Section titled “Anthropic, Bedrock (Converse), Vercel Anthropic”
  • Caching is driven by cache_control on message/tool blocks. BMO attaches ephemeral to the last tool in the final filtered tool list so the stable tool tail matches the tools actually sent. If adaptive filtering leaves no tools, BMO does not set a tool marker (no panic). Reordering tools with the same set changes which tool is last, so a different tool carries the marker—this is expected.
  • When the system-prompt cache breakpoint is enabled, BMO also splits the system prompt into stable and volatile blocks and marks the stable block as ephemeral for Anthropic-family providers. Cache stability is classified separately from shedding priority, so high-priority live state such as the current run or active plan stays outside the cache-marked block.
  • Set BMO_DISABLE_ANTHROPIC_CACHE=true to disable attaching that marker. See Environment variables.

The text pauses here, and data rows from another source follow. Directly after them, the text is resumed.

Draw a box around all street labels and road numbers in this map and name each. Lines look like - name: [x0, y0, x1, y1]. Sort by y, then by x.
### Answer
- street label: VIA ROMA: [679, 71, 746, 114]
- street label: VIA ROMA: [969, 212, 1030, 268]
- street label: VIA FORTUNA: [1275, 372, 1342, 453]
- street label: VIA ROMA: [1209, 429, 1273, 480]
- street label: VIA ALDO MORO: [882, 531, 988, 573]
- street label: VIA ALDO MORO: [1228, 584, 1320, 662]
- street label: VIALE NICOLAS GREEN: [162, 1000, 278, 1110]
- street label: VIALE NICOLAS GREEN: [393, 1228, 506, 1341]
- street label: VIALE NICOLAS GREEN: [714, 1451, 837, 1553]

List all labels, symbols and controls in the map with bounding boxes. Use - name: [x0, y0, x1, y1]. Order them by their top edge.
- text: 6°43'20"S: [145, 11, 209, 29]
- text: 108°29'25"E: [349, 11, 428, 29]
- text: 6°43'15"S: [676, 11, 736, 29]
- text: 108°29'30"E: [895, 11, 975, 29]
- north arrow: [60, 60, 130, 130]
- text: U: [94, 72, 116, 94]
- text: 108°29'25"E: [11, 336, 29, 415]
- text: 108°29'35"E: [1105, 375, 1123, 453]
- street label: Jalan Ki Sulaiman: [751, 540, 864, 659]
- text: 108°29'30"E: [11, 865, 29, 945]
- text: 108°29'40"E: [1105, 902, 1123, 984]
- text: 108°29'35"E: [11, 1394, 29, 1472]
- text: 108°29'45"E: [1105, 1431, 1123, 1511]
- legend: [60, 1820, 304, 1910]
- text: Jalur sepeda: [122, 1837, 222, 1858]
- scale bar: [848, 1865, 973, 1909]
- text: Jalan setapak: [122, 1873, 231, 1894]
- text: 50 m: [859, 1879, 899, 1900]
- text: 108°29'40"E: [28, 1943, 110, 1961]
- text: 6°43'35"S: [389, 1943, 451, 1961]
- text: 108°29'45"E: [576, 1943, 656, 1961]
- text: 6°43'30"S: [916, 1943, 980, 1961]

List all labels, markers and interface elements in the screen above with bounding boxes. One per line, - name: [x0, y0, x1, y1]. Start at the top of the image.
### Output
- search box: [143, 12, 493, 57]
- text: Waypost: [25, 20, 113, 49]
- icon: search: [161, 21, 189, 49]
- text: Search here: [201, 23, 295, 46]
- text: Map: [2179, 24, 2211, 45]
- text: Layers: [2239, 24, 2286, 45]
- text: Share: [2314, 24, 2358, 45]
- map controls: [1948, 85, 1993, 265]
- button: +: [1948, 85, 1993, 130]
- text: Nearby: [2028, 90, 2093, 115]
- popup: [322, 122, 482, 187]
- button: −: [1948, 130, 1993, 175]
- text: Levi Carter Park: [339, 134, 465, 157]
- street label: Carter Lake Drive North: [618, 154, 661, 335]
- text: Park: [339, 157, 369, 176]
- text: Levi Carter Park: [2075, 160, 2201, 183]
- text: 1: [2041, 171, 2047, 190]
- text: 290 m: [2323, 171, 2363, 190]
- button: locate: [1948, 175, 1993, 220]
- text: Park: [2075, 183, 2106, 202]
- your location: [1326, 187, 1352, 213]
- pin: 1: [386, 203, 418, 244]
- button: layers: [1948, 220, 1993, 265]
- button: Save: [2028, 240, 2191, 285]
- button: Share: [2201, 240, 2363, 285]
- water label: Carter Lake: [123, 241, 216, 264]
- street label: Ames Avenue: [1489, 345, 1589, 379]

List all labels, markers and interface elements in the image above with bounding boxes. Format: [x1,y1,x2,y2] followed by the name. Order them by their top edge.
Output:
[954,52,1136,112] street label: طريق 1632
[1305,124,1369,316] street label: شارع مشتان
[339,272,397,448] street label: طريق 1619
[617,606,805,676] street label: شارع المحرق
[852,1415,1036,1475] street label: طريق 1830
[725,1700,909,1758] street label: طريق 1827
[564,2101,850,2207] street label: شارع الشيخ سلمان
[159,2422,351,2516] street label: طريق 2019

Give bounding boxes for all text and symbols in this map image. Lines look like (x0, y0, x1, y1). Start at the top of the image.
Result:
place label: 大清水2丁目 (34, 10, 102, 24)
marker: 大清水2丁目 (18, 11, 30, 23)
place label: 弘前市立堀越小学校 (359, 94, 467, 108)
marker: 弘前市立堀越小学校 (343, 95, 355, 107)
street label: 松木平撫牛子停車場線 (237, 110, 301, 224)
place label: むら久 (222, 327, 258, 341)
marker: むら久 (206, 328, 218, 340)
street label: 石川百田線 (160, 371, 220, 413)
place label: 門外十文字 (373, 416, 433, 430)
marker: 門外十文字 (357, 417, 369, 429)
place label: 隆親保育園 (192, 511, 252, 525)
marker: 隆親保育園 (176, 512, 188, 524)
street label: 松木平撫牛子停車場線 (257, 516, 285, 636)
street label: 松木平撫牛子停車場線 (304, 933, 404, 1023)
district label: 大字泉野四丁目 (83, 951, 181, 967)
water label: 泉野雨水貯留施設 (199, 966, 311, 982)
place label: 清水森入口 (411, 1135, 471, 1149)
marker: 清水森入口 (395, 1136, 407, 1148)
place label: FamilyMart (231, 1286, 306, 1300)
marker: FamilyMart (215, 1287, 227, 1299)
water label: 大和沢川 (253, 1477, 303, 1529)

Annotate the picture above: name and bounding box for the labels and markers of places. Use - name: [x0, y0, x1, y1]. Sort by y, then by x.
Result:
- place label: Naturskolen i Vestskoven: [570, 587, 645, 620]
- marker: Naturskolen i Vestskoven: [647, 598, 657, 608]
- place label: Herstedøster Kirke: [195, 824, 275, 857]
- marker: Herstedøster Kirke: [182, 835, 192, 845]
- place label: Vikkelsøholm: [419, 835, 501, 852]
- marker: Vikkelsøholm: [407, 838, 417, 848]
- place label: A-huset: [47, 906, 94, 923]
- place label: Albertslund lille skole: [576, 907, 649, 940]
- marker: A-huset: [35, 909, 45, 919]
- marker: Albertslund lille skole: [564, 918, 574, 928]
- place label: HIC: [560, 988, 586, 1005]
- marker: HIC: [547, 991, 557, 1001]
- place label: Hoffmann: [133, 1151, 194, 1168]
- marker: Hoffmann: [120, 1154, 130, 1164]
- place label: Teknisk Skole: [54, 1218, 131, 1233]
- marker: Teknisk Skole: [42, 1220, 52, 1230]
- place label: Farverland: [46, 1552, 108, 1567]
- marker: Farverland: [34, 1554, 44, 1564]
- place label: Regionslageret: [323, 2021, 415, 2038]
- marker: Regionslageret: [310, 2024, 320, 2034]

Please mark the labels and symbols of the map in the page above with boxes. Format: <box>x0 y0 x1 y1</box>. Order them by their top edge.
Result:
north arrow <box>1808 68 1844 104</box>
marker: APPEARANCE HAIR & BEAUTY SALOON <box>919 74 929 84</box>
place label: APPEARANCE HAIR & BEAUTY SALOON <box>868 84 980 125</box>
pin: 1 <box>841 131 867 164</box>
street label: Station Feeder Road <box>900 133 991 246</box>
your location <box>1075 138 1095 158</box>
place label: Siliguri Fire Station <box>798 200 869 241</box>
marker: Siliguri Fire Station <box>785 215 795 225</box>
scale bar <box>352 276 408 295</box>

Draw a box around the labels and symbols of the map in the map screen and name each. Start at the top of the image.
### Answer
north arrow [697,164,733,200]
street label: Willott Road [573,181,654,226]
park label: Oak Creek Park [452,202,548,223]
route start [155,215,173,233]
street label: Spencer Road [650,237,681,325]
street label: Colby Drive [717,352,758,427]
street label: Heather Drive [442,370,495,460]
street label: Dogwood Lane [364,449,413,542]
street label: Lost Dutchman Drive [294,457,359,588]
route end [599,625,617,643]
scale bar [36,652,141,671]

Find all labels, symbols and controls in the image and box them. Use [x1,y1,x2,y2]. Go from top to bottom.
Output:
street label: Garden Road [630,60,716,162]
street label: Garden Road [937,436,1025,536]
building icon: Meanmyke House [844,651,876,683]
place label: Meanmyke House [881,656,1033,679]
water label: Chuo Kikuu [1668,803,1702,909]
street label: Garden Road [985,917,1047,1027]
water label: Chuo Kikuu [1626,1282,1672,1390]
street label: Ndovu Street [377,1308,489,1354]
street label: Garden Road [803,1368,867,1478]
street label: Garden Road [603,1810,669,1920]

  • Implicit context caching (often on newer models) can reduce cost without a separate resource name; follow Google’s product docs.
  • Explicit cachedContents resources are created, updated, and deleted out of band; pass a cached_content name in merged provider provider_options (Fantasy google parse) when you have a resource. Optional: bmo cache gemini create --from-prompt-snapshot (see bmo cache gemini -h) prints a line you can paste, using a Gemini Developer API key (GOOGLE_API_KEY or GEMINI_API_KEY). Managing TTL, minimum cache size, and cost for stored caches is the operator’s responsibility; BMO does not run a long-lived automatic cache janitor for Gemini by default.

For contributors: Code alignment, edge cases, system-prompt cache rationale, and Gemini cached-content implementation background are in the repository topics prompt-caching.md and gemini-cached-content.md.